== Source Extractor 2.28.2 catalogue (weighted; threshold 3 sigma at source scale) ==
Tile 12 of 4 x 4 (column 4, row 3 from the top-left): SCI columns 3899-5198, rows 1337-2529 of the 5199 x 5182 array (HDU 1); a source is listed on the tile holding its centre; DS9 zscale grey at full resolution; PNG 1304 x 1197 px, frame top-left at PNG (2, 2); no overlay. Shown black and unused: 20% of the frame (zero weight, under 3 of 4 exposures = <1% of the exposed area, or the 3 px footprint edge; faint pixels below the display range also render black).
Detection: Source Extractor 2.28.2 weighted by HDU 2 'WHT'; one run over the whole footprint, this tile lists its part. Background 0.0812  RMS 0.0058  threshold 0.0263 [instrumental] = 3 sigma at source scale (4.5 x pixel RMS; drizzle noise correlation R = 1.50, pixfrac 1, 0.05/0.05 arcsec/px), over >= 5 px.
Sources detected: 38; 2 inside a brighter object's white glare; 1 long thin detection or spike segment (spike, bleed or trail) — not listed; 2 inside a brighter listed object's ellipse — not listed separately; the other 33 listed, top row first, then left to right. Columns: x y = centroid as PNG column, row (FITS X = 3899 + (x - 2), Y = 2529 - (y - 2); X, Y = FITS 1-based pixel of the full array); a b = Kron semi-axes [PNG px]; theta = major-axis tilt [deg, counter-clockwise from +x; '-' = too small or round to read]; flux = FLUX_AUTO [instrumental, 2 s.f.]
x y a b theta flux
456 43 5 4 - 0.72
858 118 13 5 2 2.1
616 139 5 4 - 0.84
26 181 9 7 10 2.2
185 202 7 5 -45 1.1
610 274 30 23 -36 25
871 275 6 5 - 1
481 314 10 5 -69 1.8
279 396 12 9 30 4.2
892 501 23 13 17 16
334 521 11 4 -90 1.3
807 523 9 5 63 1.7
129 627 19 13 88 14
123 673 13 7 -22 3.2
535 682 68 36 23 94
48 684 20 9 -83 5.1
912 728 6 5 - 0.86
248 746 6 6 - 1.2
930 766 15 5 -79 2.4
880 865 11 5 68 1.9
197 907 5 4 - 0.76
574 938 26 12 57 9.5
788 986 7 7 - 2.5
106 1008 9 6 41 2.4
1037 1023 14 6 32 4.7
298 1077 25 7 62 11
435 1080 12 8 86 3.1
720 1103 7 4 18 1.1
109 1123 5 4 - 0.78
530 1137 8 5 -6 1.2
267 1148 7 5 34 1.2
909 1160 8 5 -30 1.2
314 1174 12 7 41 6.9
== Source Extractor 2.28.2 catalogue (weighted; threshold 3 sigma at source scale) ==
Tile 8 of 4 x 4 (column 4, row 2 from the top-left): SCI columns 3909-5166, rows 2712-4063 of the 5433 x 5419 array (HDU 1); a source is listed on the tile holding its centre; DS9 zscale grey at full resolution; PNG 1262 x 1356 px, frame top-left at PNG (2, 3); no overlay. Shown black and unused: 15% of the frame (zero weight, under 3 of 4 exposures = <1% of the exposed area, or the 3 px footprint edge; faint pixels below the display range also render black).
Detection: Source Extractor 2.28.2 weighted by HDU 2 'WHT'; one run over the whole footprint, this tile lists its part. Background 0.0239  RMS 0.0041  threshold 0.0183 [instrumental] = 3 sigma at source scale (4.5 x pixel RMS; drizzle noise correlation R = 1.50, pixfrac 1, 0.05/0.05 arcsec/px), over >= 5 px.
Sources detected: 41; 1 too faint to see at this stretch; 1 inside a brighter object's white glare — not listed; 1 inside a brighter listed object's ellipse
════════════════
What you will do =
Copy out the material word for word, beginning with its first line and continuing through the line containing "part. Background 0.0812", including both ends.

Complete response =
== Source Extractor 2.28.2 catalogue (weighted; threshold 3 sigma at source scale) ==
Tile 12 of 4 x 4 (column 4, row 3 from the top-left): SCI columns 3899-5198, rows 1337-2529 of the 5199 x 5182 array (HDU 1); a source is listed on the tile holding its centre; DS9 zscale grey at full resolution; PNG 1304 x 1197 px, frame top-left at PNG (2, 2); no overlay. Shown black and unused: 20% of the frame (zero weight, under 3 of 4 exposures = <1% of the exposed area, or the 3 px footprint edge; faint pixels below the display range also render black).
Detection: Source Extractor 2.28.2 weighted by HDU 2 'WHT'; one run over the whole footprint, this tile lists its part. Background 0.0812  RMS 0.0058  threshold 0.0263 [instrumental] = 3 sigma at source scale (4.5 x pixel RMS; drizzle noise correlation R = 1.50, pixfrac 1, 0.05/0.05 arcsec/px), over >= 5 px.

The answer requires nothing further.